In 1986, Club members’ Bill Brown and Philippa Collins were made aware of the upcoming subdivision of the Somerville farm and establishment of a reserve below Howick College.  A small but dedicated group of club stalwarts could see an opportunity to establish a new and modern tennis facility for the area.  This began a 5+ year project to raise funds, design a new club, engage the contractors, and ensure the Council (Manukau City Council) approvals were met.  The club entered into the “Shared Responsibility Scheme” with the Council (Scheme funded club facilities on reserves) based on the Club contributing 25%, Council grant of 25% and an interest free Council loan of 50%.  With a budget of approximately $400,000.00 this was a great deal!   With a renewed purpose, the Club went about rebuilding the membership (1 member at a time – it was a celebration to enrol a family!) and set fundraising goals.   Whether it was sorting aluminum cans on a Saturday, stock taking at Placemakers, selling 1990 Auckland Commonwealth Games mugs, putting together Portaloos (for the Commonwealth games), setting up for cat shows, selling bags of manure, hosting progressive dinners, garage sales, raffles or 10-year memberships, the sense of teamwork and achievement through this time was huge and grew the membership to 40+.  The construction of Meadowland Reserve was scheduled for 1990 but due to the Auckland Commonwealth Games that year, funding was delayed for a year and earthworks began in 1991.  The original plan allowed for 8 x outdoor courts, a 2 story clubhouse and future space for 2 indoor courts.  This was a large development for its time!

The funding only permitted six courts to be built which were completed in 1992 (in time for the 1992-93 season).  The ground floor clubhouse was completed in 1993 through a second tranche of Council shared responsibility funding and a Lotteries grant.  The facility was officially opened by the Mayor of Manukau (Sir Barry Curtis) on Sunday 15 August 1993.  In 1997, lights for courts 1 -4 were installed, followed by courts 5&6.
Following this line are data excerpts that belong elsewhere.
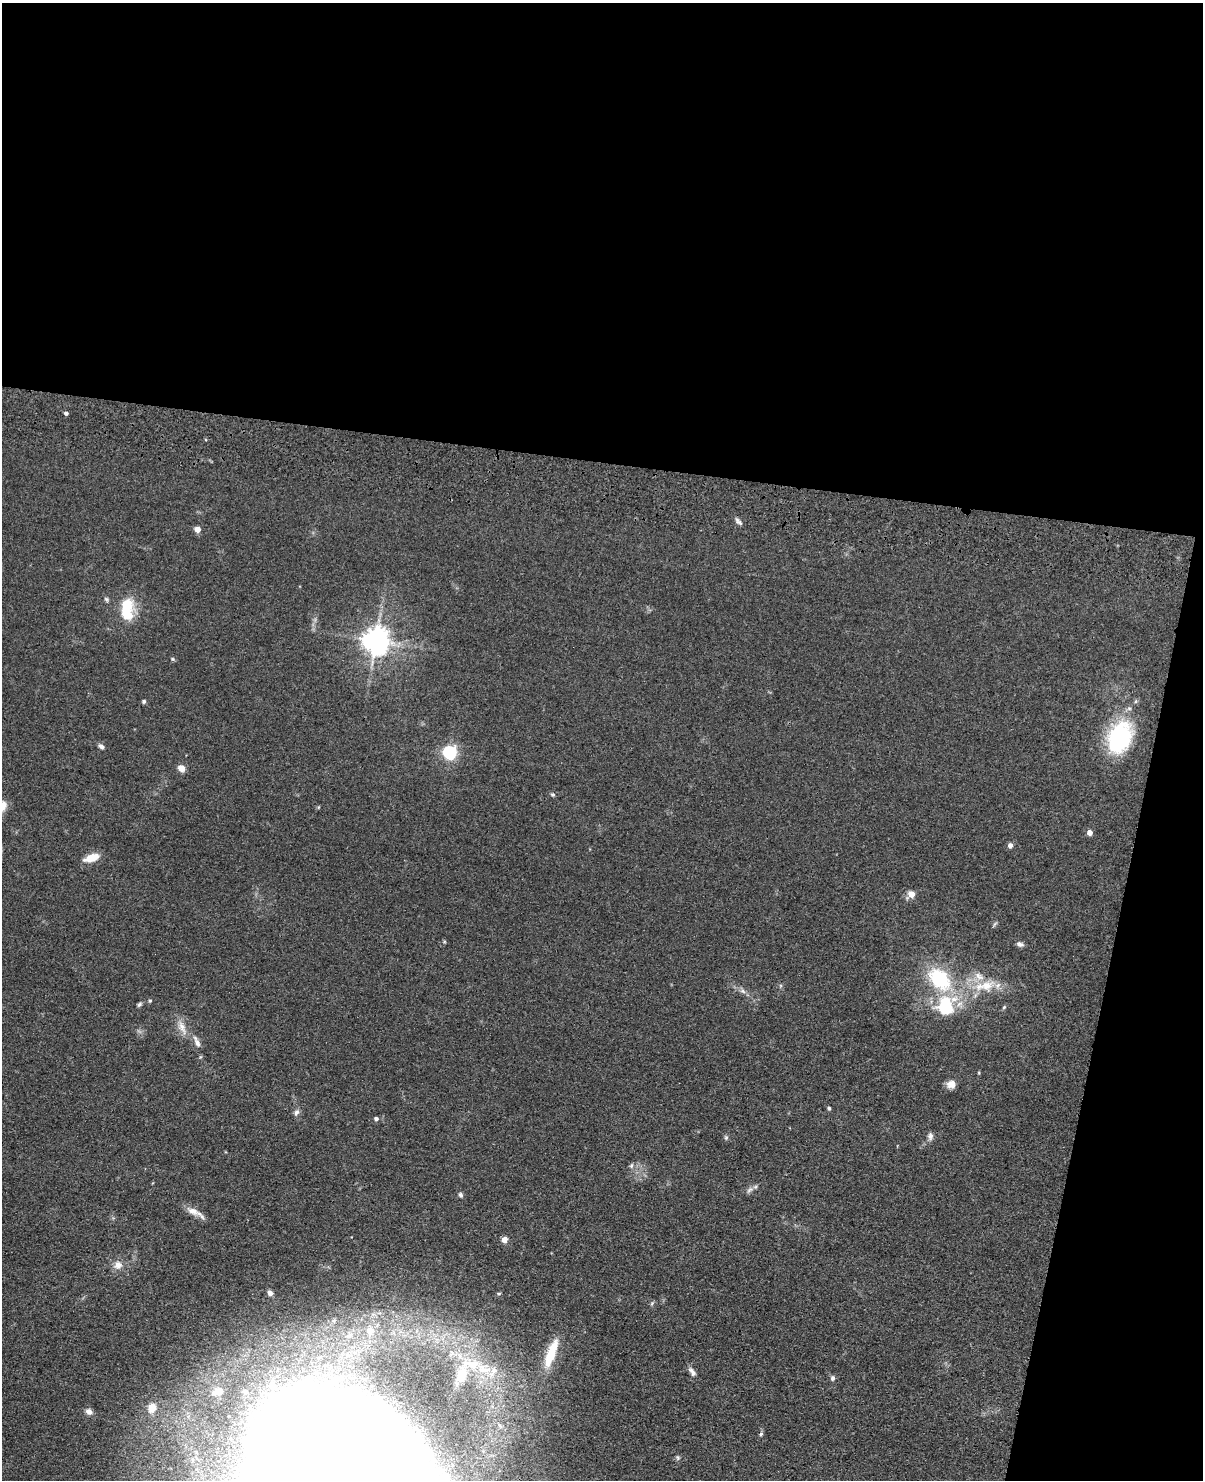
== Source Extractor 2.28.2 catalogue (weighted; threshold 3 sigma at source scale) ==
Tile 4 of 4 x 3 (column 4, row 1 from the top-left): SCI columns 3631-4831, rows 3304-4781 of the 4860 x 5015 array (HDU 1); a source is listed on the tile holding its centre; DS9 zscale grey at full resolution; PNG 1205 x 1482 px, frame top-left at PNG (2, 3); no overlay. Shown black and unused: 37% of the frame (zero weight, under 3 of 4 exposures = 6% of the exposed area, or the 3 px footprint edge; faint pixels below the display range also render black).
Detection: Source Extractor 2.28.2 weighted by HDU 2 'WHT'; one run over the whole footprint, this tile lists its part. Background 0.0673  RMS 0.0078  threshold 0.0353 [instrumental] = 3 sigma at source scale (4.5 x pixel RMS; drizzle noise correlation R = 1.50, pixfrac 1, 0.05/0.05 arcsec/px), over >= 5 px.
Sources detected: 57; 1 too faint to see at this stretch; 1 inside a brighter object's white glare — not listed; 3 inside a brighter listed object's ellipse — not listed separately; the other 52 listed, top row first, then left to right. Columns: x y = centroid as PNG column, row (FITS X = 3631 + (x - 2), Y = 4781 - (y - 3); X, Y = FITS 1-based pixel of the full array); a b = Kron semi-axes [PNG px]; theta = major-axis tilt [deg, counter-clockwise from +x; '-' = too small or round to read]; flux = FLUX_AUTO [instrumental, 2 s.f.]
The club duly bestowed the first life memberships to Philippa Collins and Bill Brown in 1994  or their effort and dedication to the project.  Foundation member and club organiser Mark Jones was similarly acknowledged in 1997.

With our own world class tennis facilities, the club once again flourished with a resident professional tennis coach, business sponsorship, a new mid-week section and expanded junior and intermediate coaching.  A strong family focused but competitive club developed throughout all levels (from juniors, mid-week, seniors and veterans), with a new generation of volunteer support from numerous parents and club members.

Continued fundraising through the 1990’s allowed the Club to complete the facilities with lighting and modern surfaces on all courts by the start of the 21st century.  The Club took on a major fundraising event each year from 1998 as contractor to Auckland Tennis for Gate Control and Programme Selling at the Stanley St tournaments.  This continued for many years and was a profitable undertaking for the club.


Cockle Bay Tennis club gained a significant jump in membership resulting from the transfer of members from the disbanding of Macleans Tennis Club (approximately 100 members) in 2009, resulting in a need to build a larger facility to accommodate the increase in membership. In the meantime a further two astro tennis courts were built, giving the club a total of 8 courts.      

The club originally had plans to build an upper level on top of their existing clubroom, however after a meeting with Council it was decided to set up a meeting with Howick Squash, Cockle Bay Tennis and Howick Softball about forming a multisport complex.

$1.6 Million was raised over the next few months and in January 2011 construction of the new complex got under way.

We moved in to the new complex in July 2011.